* _Directions_
The reply should reproduce every line of the data below word for word, minus any images.

* _Dataset entries_
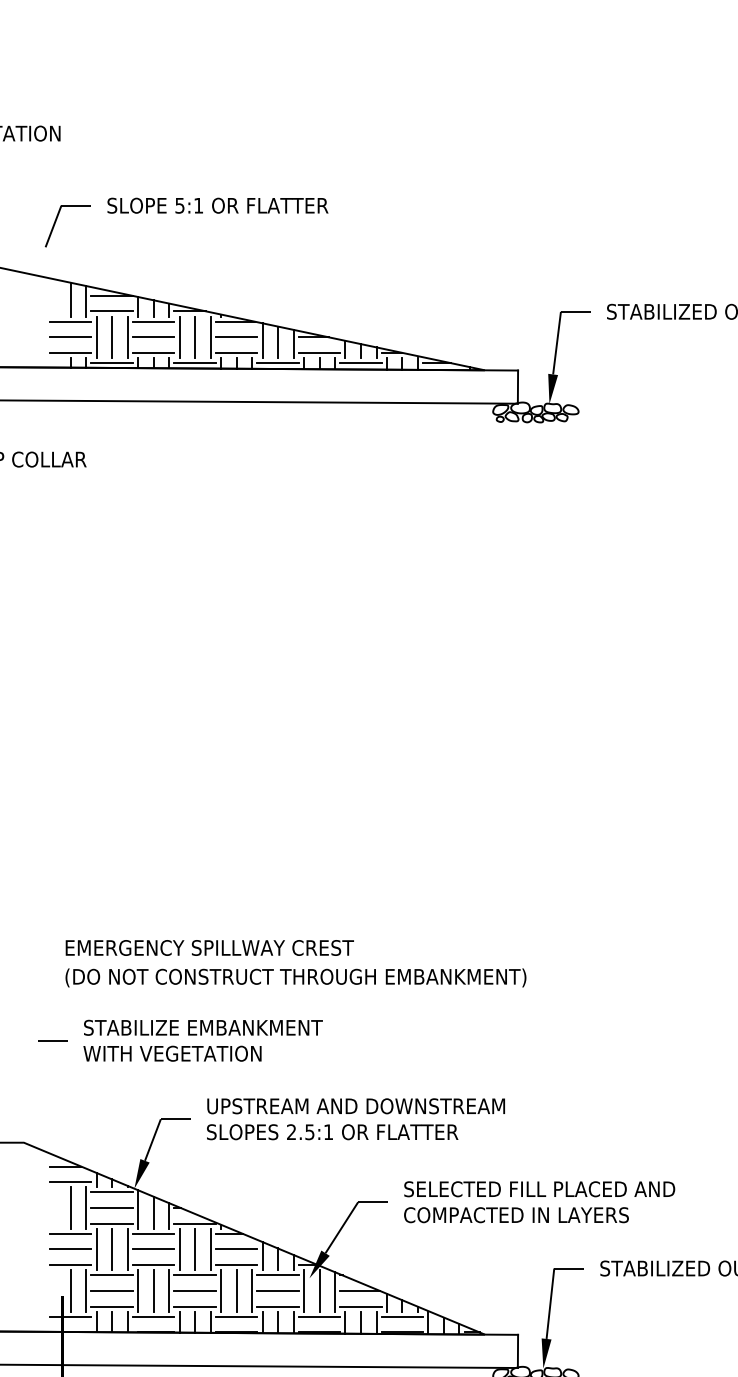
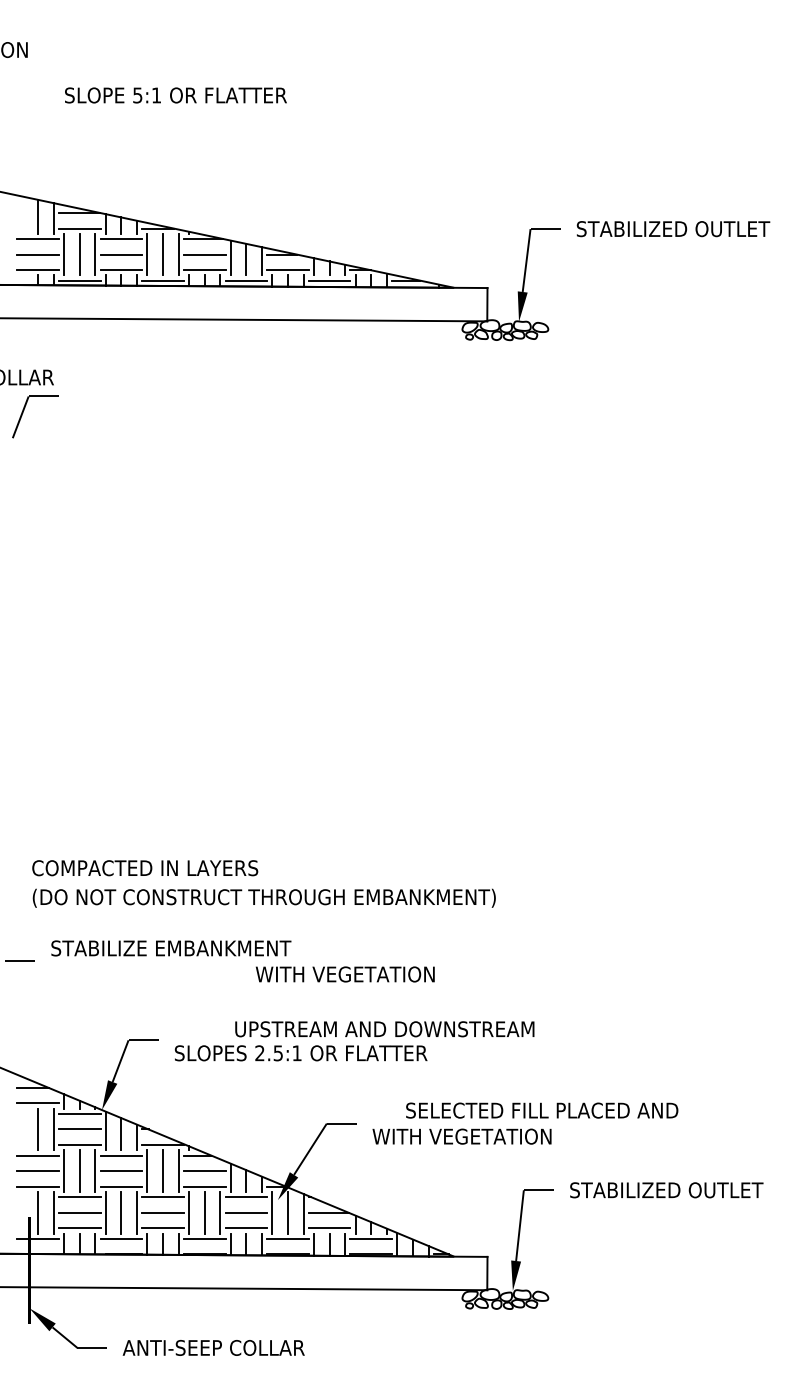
text: (217, 205) -> (175, 95), moved
part: (56, 222) -> (23, 413), moved
text: (209, 948) -> (177, 868), EMERGENCY SPILLWAY CREST -> COMPACTED IN LAYERS
text: (171, 1053) -> (344, 974), moved
text: (355, 1106) -> (384, 1029), moved
text: (539, 1189) -> (542, 1110), moved
text: (516, 1215) -> (485, 1136), COMPACTED IN LAYERS -> WITH VEGETATION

* _Solution for this exercise_
text: (217, 205) -> (175, 95), moved
part: (56, 222) -> (23, 413), moved
text: (209, 948) -> (177, 868), EMERGENCY SPILLWAY CREST -> COMPACTED IN LAYERS
text: (171, 1053) -> (344, 974), moved
text: (355, 1106) -> (384, 1029), moved
text: (539, 1189) -> (542, 1110), moved
text: (516, 1215) -> (485, 1136), COMPACTED IN LAYERS -> WITH VEGETATION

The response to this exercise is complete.